Finish the missing parts of this doc below

For many generic or common tasks, you can use one of Pimlico’s built-in module types, but often you will want to write your own module code to do some of the processing in your pipeline.

The module-writing guide takes you through how to write your own module type and use it in your pipeline. This document is a more comprehesive documentation of the structure of module definitions and execution code.

Code layout

A module is defined by a Python package containing at least two Python files (i.e. Python modules):

  • info.py. This contains a class called ModuleInfo that provides all the structural information about a module: its inputs, outputs, options, etc. This is instantiated for each module of this type in a pipeline when the pipeline is loaded.
  • execute.py. This contains a class called ModuleExecutor that has a method that is called when the module is run. The execute Python module is only imported when a module is about to be run, so is free to contain package imports that depend on having special software packages installed.
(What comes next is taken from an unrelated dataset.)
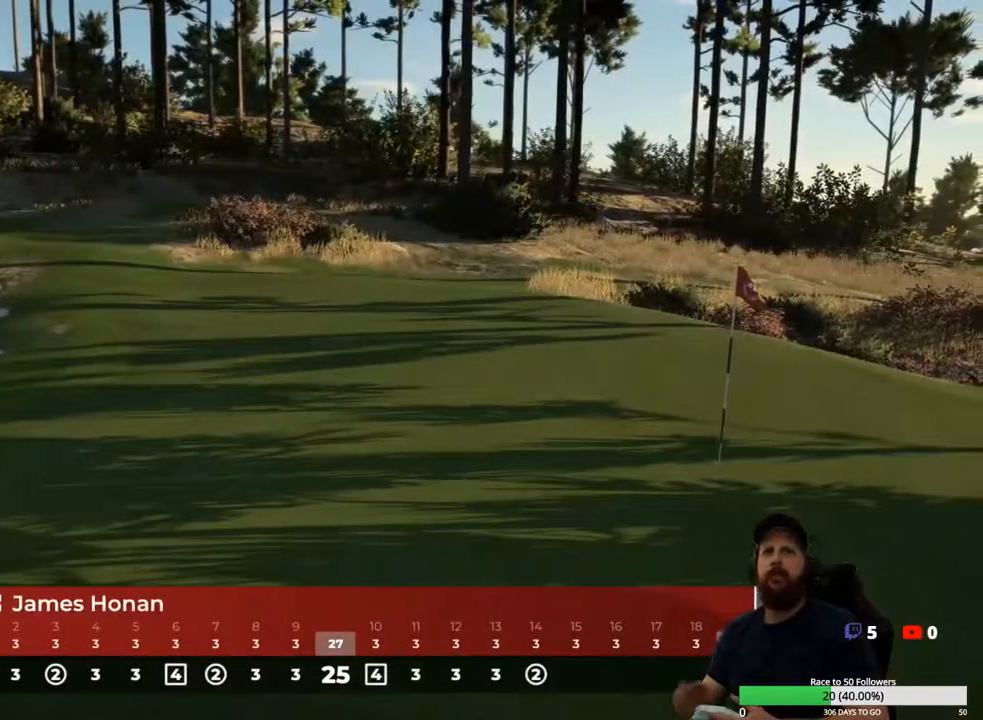
{"buttons": [], "left_stick": "center", "right_stick": "center", "events": []}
You should take care when writing info.py not to import any non-standard Python libraries or have any time-consuming operations that get run when it gets imported, as it’s loaded whenever a pipeline containing that module type is loaded up, when checking module status for example, before software dependencies are resolved.

execute.py, on the other hand, will only get imported when the module is to be run, after dependency checks.

Pimlico provides a wizard in the newmodule command that guides you through the most common tasks in creating a new module. At the end, it will generate a template to get you started with your module’s code. You then just need to fill in the gaps and write the code for what the module actually does. It does not, however, cover every type of module definition that you might want – just the most common cases.

Metadata: info.py

The ModuleInfo

Module metadata (everything apart from what happens when it’s actually run) is defined in info.py as a class called ModuleInfo. Let’s take the built-in module corpus_stats – which counts up tokens, sentences, etc in a corpus – as an example. (It’s slightly modified here for the example.)

from pimlico.core.modules.base import BaseModuleInfo
from pimlico.datatypes import GroupedCorpus, NamedFile
from pimlico.datatypes.corpora.tokenized import TokenizedDocumentType


class ModuleInfo(BaseModuleInfo):
    module_type_name = "corpus_stats"
    module_readable_name = "Corpus statistics"
    module_inputs = [("corpus", GroupedCorpus(TokenizedDocumentType()))]
    module_outputs = [("stats", NamedFile("stats.json"))]
    module_options = {
        "min_sent_len": {
            "type": int,
            "help": "Filter out any sentences shorter than this length",
        }
    }

The ModuleInfo should always be a subclass of BaseModuleInfo. There are some subclasses that you might want to use instead (e.g., see Writing document map modules), but here we just use the basic one.

Certain class-level attributes should pretty much always be overridden:

  • module_type_name: A name used to identify the module internally
  • module_readable_name: A human-readable short description of the module
  • module_inputs: Most modules need to take input from another module (though not all)
  • module_outputs: Describes the outputs that the module will produce, which may then be used as inputs to another module

Inputs

Inputs are given as pairs (name, type), where name is a short name to identify the input and type is the datatype that the input is expected to have. Here, and most commonly, this is an instance of a subclass of PimlicoDatatype. Pimlico will check that any dataset supplied for this input is of a compatible datatype.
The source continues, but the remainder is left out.